◆ Source text:
• • •
Mandatory clauses and sensitive clauses in a CDI contract
A well-drafted CDI distinguishes between two categories of stipulations. The first are the mentions required by any collective agreement or legal common sense. The second are optional clauses whose drafting requires special attention.
Mentions to be systematically included
- The full identity of both parties (employer and employee), including the company’s SIRET number and the employee’s address.
- The job title, collective classification, and description of main duties, which serve as a reference in case of contract modification.
- The gross remuneration (amount, frequency, any variable elements), the workplace, and the weekly working hours.
- The applicable collective agreement, the start date, and, if applicable, the duration and conditions of the probationary period.
Clauses that generate the most disputes
The non-competition clause must provide for financial compensation, a geographical limitation, and a reasonable duration. Without these three elements, it is deemed null by the courts.
The mobility clause, which allows the employer to change the workplace, must define a specific geographical area. A vague formulation (“throughout the national territory”) risks being dismissed by the judge.
Clauses regarding days off, exclusivity, or remote work pose comparable issues: their validity depends on the precision of their drafting and their compliance with the collective agreement. It is better to draft a clause that is too detailed than one that is too vague.
Modification of the CDI: what the employer cannot do alone
A CDI cannot be unilaterally modified by the employer if the modification affects a contractual element (remuneration, qualification, working hours, workplace if no mobility clause exists). The employee must give their express consent, usually by signing an amendment.

The distinction between modifying the contract and simply changing working conditions is often misunderstood. A change in hours within the framework of the contractual duration falls under the employer’s direction power. However, a shift from daytime hours to nighttime hours constitutes a modification of the contract.
The employee’s refusal of a contractual modification does not in itself constitute a fault. The employer can then either abandon the modification or initiate a dismissal procedure, but they must justify a real and serious reason, distinct from the simple refusal.
Drafting a solid CDI: concrete mistakes to avoid
Copying a template found online without adapting it is the primary source of unenforceable clauses. Each CDI must be adjusted to the company’s collective agreement and the position concerned. A CDI template for a manager on a day rate has nothing to do with that of a part-time employee.
- Omitting the mention of the applicable collective agreement, which can lead to the reclassification of certain clauses or deprive the employee of contractual rights.
• • •
◆ Information supplied:
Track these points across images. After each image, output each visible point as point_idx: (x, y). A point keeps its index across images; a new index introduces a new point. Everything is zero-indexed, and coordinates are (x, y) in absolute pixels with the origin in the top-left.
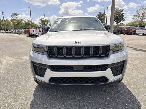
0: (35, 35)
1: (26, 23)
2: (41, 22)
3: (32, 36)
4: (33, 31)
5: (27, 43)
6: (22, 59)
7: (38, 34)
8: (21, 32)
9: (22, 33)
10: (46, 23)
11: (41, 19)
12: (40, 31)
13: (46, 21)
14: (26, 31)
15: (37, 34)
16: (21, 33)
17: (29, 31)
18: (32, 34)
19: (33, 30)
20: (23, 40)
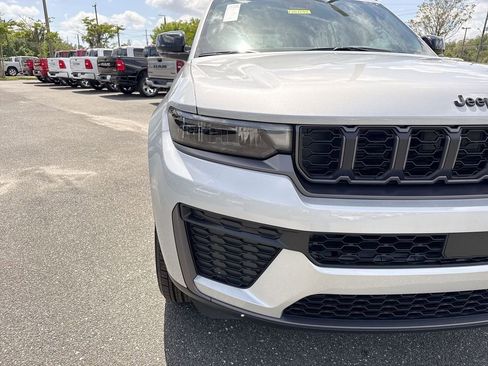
0: (67, 80)
1: (28, 35)
2: (86, 33)
3: (57, 84)
4: (62, 65)
5: (44, 109)
6: (44, 177)
7: (80, 77)
8: (10, 68)
9: (12, 72)
10: (106, 35)
11: (86, 21)
12: (89, 65)
13: (106, 29)
14: (30, 63)
15: (76, 76)
16: (7, 74)
17: (44, 64)
18: (57, 75)
19: (61, 62)
20: (25, 99)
• • •
Reproduce word for word everything in the CDI contract text above from "The mobility clause, which" down to "is too vague.".

◆ Answer space:
The mobility clause, which allows the employer to change the workplace, must define a specific geographical area. A vague formulation (“throughout the national territory”) risks being dismissed by the judge.
Clauses regarding days off, exclusivity, or remote work pose comparable issues: their validity depends on the precision of their drafting and their compliance with the collective agreement. It is better to draft a clause that is too detailed than one that is too vague.